EXTRACT PROVIDED →
In a similar process, where work in the UK cannot be moved to where labour is cheaper, competition needs to be created here.  This is where immigration comes in.  You might have asked yourself why the EU keeps getting bigger, taking in more and more countries, whose people then can move freely to the UK (and the other wealthier countries of the EU) and work?  Each extension of the EU opens the job-market to progressively poorer countries, using their workers to provide competition to existing labour, and opening their resources to easy exploitation by EU-based corporations.  The mainstream media, both pro- and anti-European, like to give the impression that we allow all these people to come here because we’re nice.  Immigration, the message goes, makes us all better people, is a kindness to those who want to come here to work, and all of that.  But in reality immigration is used to push down wages at the low end.  During the EU referendum debate you might have seen denials that immigration pushes down wages, stats showing that immigration increases GDP and so on.  But immigration doesn’t push down wages for the middle and upper classes – for them immigration is an opportunity to work in different places, or to find skilled foreigners to fill managerial and professional roles.  But immigration pushes down wages for those of us at the lower end of the pay scale.  Who is going to pay us a living wage to pick vegetables when you can pay an agency to ship in transient workers on below minimum wages?  And this is happening all across the UK.  We’re being told it’s not, but our own lived experience tells us otherwise.  Much of the low paid, or seasonal work, is now being done by immigrants from countries where there is no welfare and little work.  In London, where cleaners used to be working class mothers, students and grandmothers earning a bit more money, they’re now African or South American and struggling to survive on their wages.  In Lincolnshire, where food pickers used to be local, they’re now Eastern Europeans living in barns and bunkhouses, paying rent out of their wages, plus a cut to agent that found them the work.  When such jobs are available, the pay is so low you can’t afford your family’s food and rent, so you can’t take the job, and then voices in the media call British workers lazy and talk about cutting benefits unless you work.

scroungers_headlines_lg

What a lot of nonsense.

Some people blame migrant workers for this, which is putting the cart before the horse.  The blame has to lie with the person who exploits, not the exploited themselves.  Blaming the victims for the conditions imposed upon them is always wrong.  People who want you to blame the immigrants rather than the employer or the system are trying to distract you from the real problems in society.

[Collected data entries]

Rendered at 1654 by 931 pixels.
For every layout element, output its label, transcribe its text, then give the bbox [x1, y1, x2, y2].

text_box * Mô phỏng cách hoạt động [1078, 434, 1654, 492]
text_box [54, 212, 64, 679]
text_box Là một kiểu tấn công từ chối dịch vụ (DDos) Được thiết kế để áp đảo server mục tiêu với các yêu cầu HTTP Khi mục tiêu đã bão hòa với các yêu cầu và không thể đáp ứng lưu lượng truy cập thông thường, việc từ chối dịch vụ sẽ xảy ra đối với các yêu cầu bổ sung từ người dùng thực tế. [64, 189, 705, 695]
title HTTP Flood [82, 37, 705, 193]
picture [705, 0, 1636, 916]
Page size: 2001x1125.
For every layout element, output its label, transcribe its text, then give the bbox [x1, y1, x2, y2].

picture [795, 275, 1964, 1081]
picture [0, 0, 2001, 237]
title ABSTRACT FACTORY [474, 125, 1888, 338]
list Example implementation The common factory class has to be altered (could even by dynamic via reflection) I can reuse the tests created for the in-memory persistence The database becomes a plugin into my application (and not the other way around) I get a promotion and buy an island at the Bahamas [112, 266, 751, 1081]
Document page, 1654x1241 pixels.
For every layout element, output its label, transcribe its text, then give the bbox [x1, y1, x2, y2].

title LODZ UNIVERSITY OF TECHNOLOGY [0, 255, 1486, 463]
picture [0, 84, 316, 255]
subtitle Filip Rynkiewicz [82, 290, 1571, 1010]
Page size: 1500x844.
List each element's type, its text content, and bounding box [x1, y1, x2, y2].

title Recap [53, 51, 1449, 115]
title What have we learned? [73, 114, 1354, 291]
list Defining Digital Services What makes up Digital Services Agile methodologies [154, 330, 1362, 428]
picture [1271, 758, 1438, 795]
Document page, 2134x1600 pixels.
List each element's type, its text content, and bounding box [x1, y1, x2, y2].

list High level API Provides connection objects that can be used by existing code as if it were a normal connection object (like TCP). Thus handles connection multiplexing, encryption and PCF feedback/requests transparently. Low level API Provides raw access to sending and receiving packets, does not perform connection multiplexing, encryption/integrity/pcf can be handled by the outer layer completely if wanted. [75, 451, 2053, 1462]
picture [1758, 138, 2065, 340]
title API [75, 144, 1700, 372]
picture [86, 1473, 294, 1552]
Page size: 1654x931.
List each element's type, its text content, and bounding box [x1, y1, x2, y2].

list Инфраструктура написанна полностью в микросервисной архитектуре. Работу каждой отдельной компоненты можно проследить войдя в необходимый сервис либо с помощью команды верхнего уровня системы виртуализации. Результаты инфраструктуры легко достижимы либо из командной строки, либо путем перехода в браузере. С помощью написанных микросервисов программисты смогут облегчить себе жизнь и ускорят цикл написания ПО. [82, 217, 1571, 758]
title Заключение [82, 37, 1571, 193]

DIRECTIVE A →
Answer these questions from the passage on immigration and wages:
(i) Who used to do the cleaning work in London?
(ii) Where do the Eastern European food pickers in Lincolnshire live?
(iii) With whom does the blame have to lie?
DIRECTIVE B → Copy the part of the passage on immigration and wages from "scroungers_headlines_lg" up to and including "problems in society.", swapping "cart" out for "wagon".

WORKED SOLUTION A →
(i) Working class mothers, students and grandmothers earning a bit more money.
(ii) In barns and bunkhouses.
(iii) With the person who exploits, not the exploited themselves.

WORKED SOLUTION B →
scroungers_headlines_lg

What a lot of nonsense.

Some people blame migrant workers for this, which is putting the wagon before the horse.  The blame has to lie with the person who exploits, not the exploited themselves.  Blaming the victims for the conditions imposed upon them is always wrong.  People who want you to blame the immigrants rather than the employer or the system are trying to distract you from the real problems in society.